The fix wasn’t to write better artifacts upfront — it was to make the feedback loop short. A standing channel for “this layer is loading too much” / “this atom is wrong” / “the agent is confidently wrong about X.” Every report got triaged the same week. Most fixes were five-minute edits to a script or a layer file. A few exposed deeper issues — a deterministic extractor mis-handling a Pro*C edge case, the layer loader not correctly deduplicating a building block referenced from two flows; that sort of thing.
The result of the iteration loop is the thing that distinguishes a useful knowledge artifact from a fragile one.
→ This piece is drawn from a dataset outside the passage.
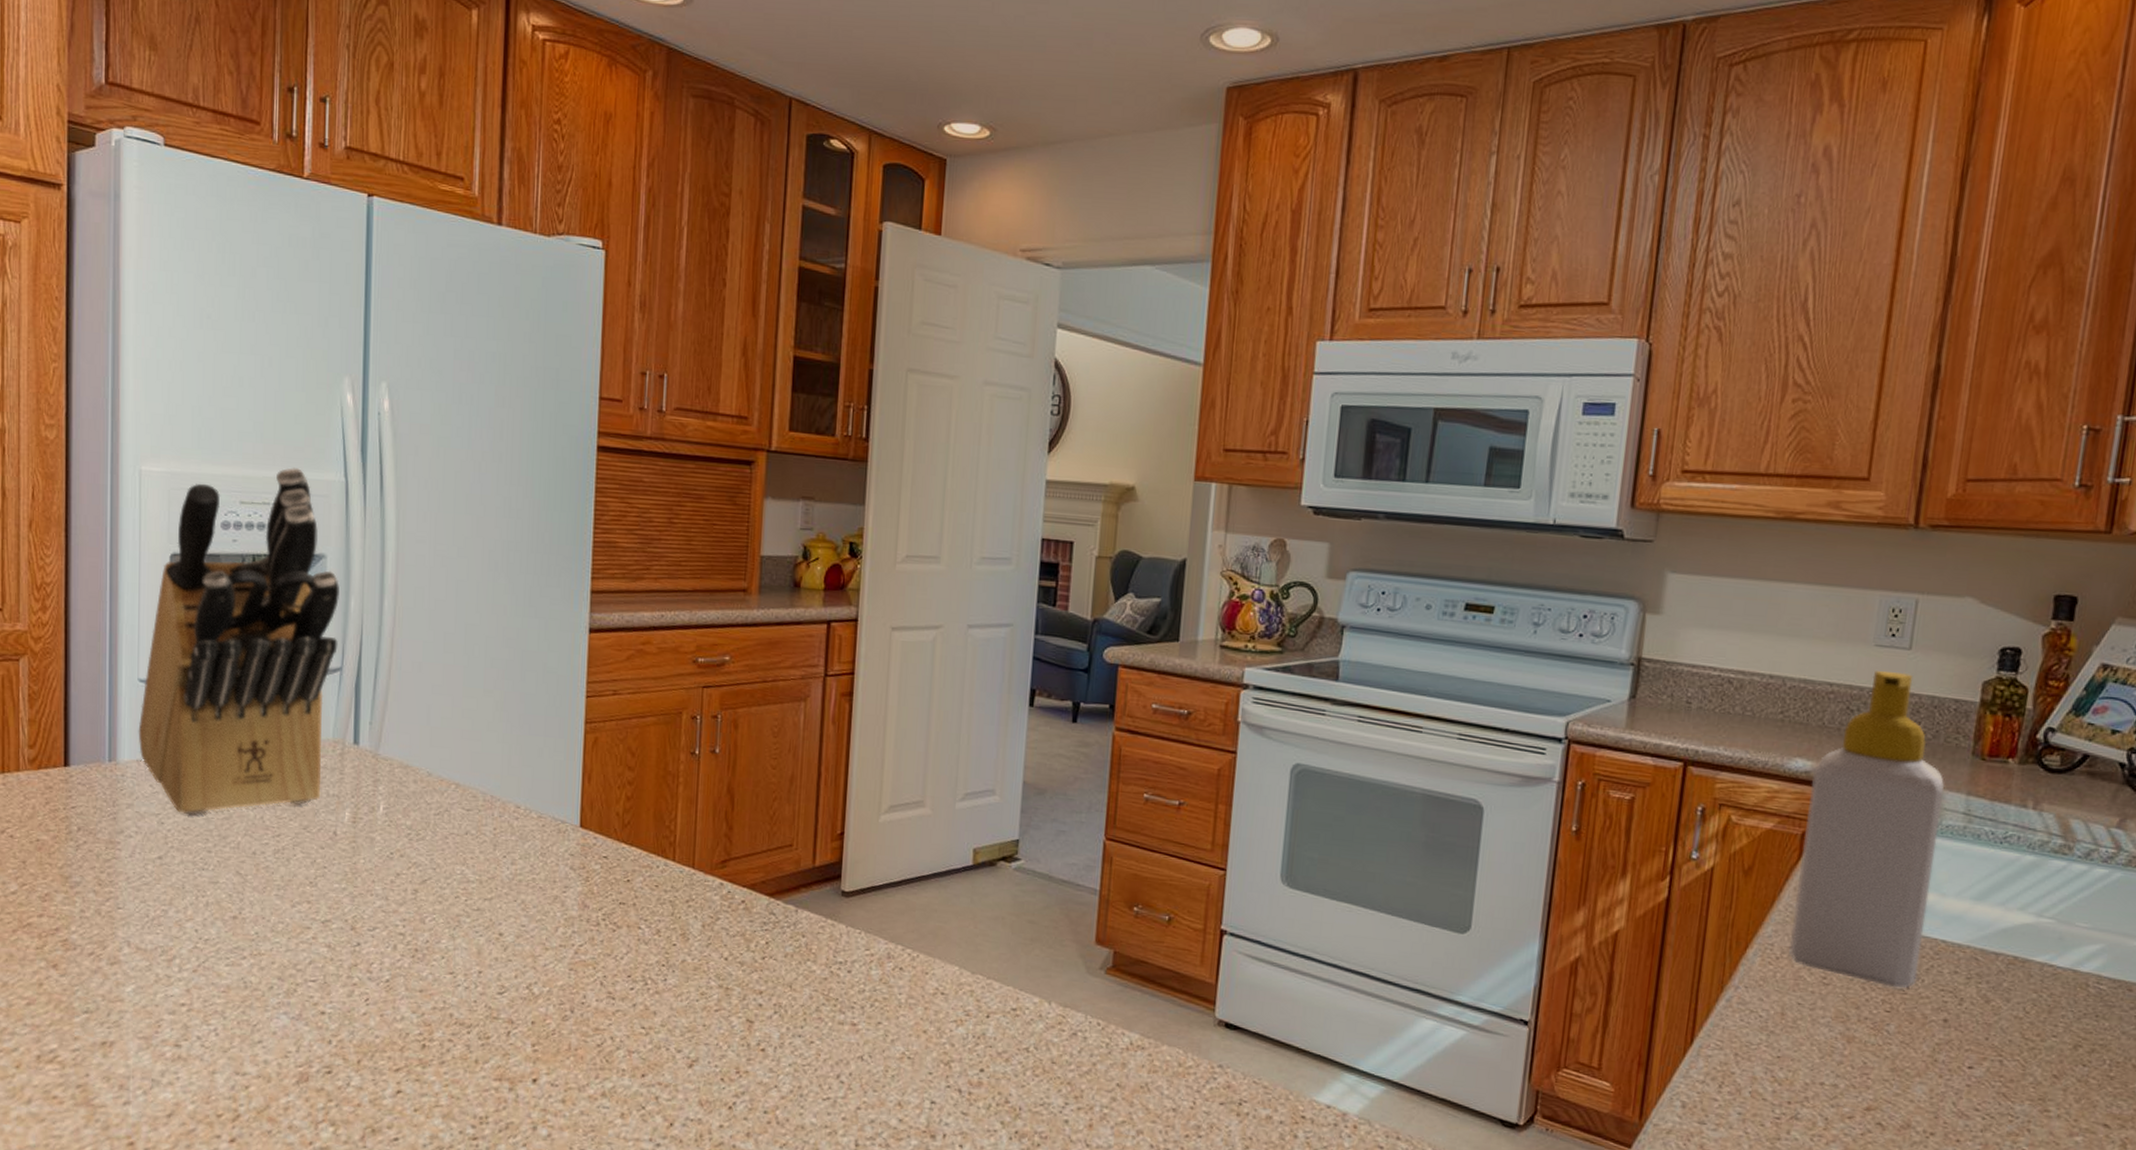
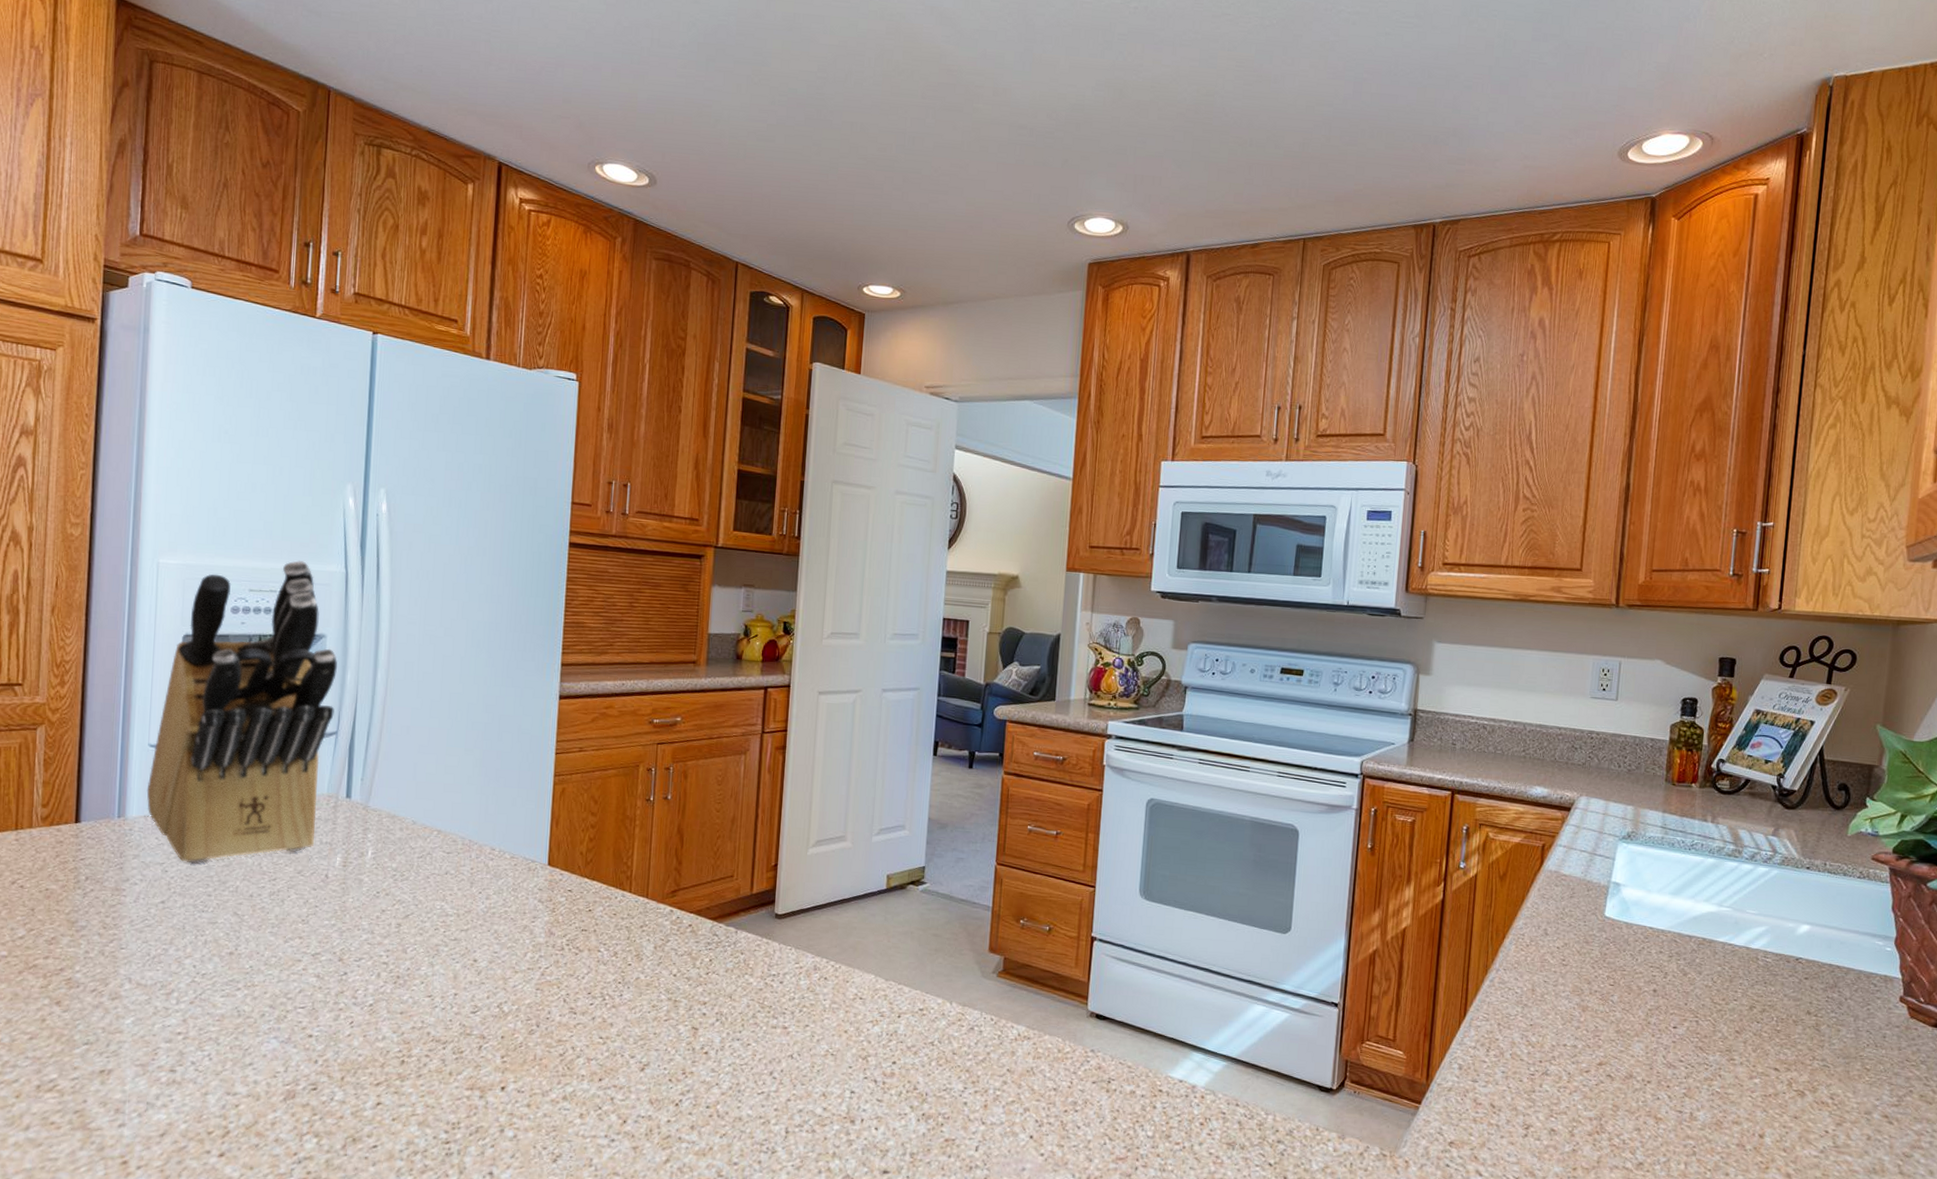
soap bottle: present [1789,671,1945,989] -> none [1536,717,1647,967]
Static layers and atoms rot quickly. Layers and atoms with a feedback loop attached compound.
Knowledge engineering is what makes AI useful on a real codebase. The prompt phrasing is a rounding error compared to what context arrives, when.
Lessons
A few things that turned out to matter more than I expected.
Knowledge engineering > prompt engineering. Almost everything that improves agent behavior on a real codebase is about which context arrives, when. The whole shape of the system is in service of that question. Prompt phrasing is a rounding error compared to it.
Deterministic extraction is most of the value. A deterministic corpus, citing the source for every fact, gets you most of the way to a queryable system. AI inference is the icing, not the cake. The temptation to skip the deterministic phase and have the model “just figure it out” is the single most expensive mistake we learned to avoid.
Confidence scores are non-negotiable on legacy systems. Every atom in the knowledge layer carries a confidence score and a provenance pointer. Engineers can — and do — look at the score before acting on the atom. An AI that says “I’m 60% sure” lets the human do their job; one that says “trust me” just shifts blame when it’s wrong.
Token costs are first-class. Every layer’s measured token cost is part of its metadata. The loader uses costs to decide what to load. Tracking this made the system cheap in a way no amount of post-hoc optimization could have.
The orchestrator is a CLI loop, not a custom agent. Borrowing the boring, well-tested shape (Cursor / Copilot CLI calling tools) bought us correctness, debuggability, and onboarding speed. Custom agent runtimes are how good projects become haunted forests; we chose to skip that adventure.
The feedback loop is the platform. Layers and atoms written once and forgotten rot. Layers and atoms with a feedback loop attached compound. Build the loop on day one, not month six.